M
Reimbursement

MCO (Managed Care Organization): Managed Care Organization

Definition
A health insurance company (e.g., UnitedHealthcare, Aetna, Centene) that receives a fixed monthly payment (Capitation) from the State Medicaid agency to provide all health services, including NEMT, for its members.

Overview

Why it Matters

In most states, you don't bill the State; you bill the MCO (or the Broker the MCO hired). MCOs have different rates, rules, and prior authorization requirements.

How it Works

The State pays the MCO. The MCO hires a Broker (like Modivcare) to manage transport. The Broker hires the Provider.

Code Comparison

Comparison: MCO vs.
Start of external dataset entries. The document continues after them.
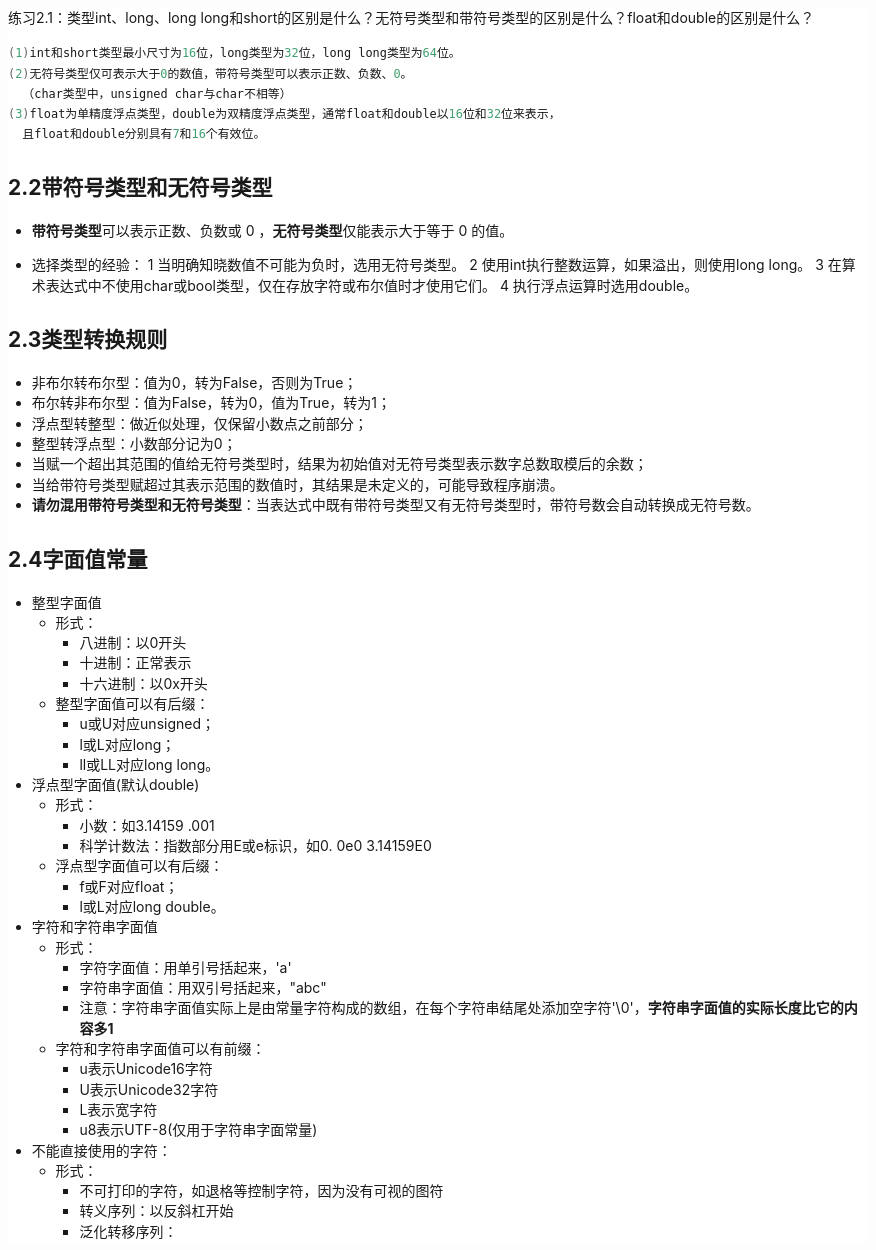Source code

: 练习2.1：类型int、long、long long和short的区别是什么？无符号类型和带符号类型的区别是什么？float和double的区别是什么？

```c++
(1)int和short类型最小尺寸为16位，long类型为32位，long long类型为64位。
(2)无符号类型仅可表示大于0的数值，带符号类型可以表示正数、负数、0。
  （char类型中，unsigned char与char不相等）
(3)float为单精度浮点类型，double为双精度浮点类型，通常float和double以16位和32位来表示，
  且float和double分别具有7和16个有效位。
```



## 2.2带符号类型和无符号类型

- **带符号类型**可以表示正数、负数或 0 ，**无符号类型**仅能表示大于等于 0 的值。

- 选择类型的经验：
  1 当明确知晓数值不可能为负时，选用无符号类型。
  2 使用int执行整数运算，如果溢出，则使用long long。
  3 在算术表达式中不使用char或bool类型，仅在存放字符或布尔值时才使用它们。
  4 执行浮点运算时选用double。

## 2.3类型转换规则

- 非布尔转布尔型：值为0，转为False，否则为True；
- 布尔转非布尔型：值为False，转为0，值为True，转为1；
- 浮点型转整型：做近似处理，仅保留小数点之前部分；
- 整型转浮点型：小数部分记为0；
- 当赋一个超出其范围的值给无符号类型时，结果为初始值对无符号类型表示数字总数取模后的余数；
- 当给带符号类型赋超过其表示范围的数值时，其结果是未定义的，可能导致程序崩溃。
- **请勿混用带符号类型和无符号类型**：当表达式中既有带符号类型又有无符号类型时，带符号数会自动转换成无符号数。

## 2.4字面值常量

- 整型字面值
  - 形式：
    - 八进制：以0开头
    - 十进制：正常表示
    - 十六进制：以0x开头
  - 整型字面值可以有后缀：
    - u或U对应unsigned；
    - l或L对应long；
    - ll或LL对应long long。
- 浮点型字面值(默认double)
  - 形式：
    - 小数：如3.14159 .001
    - 科学计数法：指数部分用E或e标识，如0. 0e0 3.14159E0
  - 浮点型字面值可以有后缀：
    - f或F对应float；
    - l或L对应long double。
- 字符和字符串字面值
  - 形式：
    - 字符字面值：用单引号括起来，'a'
    - 字符串字面值：用双引号括起来，"abc"
    - 注意：字符串字面值实际上是由常量字符构成的数组，在每个字符串结尾处添加空字符'\0'，**字符串字面值的实际长度比它的内容多1**
  - 字符和字符串字面值可以有前缀：
    - u表示Unicode16字符
    - U表示Unicode32字符
    - L表示宽字符
    - u8表示UTF-8(仅用于字符串字面常量)
- 不能直接使用的字符：
  - 形式：
    - 不可打印的字符，如退格等控制字符，因为没有可视的图符
    - 转义序列：以反斜杠开始
    - 泛化转移序列：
FFS (Fee For Service)

FFS: The State pays the provider directly for every trip.

MCO: The State pays the Insurance Company, who manages the budget.

Common Questions

  • Network Status: Being credentialed with Medicaid does not mean you are credentialed with every MCO. You must contract with each one (or their broker) individually.
  • ID Cards: Confusion when a member has a "State Medicaid Card" but is actually enrolled in an MCO. You must bill the MCO, not the State.
  • Always ask "Which Plan are you with?" during intake, not just "Do you have Medicaid?"
  • Maintain a "Payer Matrix" showing which MCOs utilize which Brokers in your service area.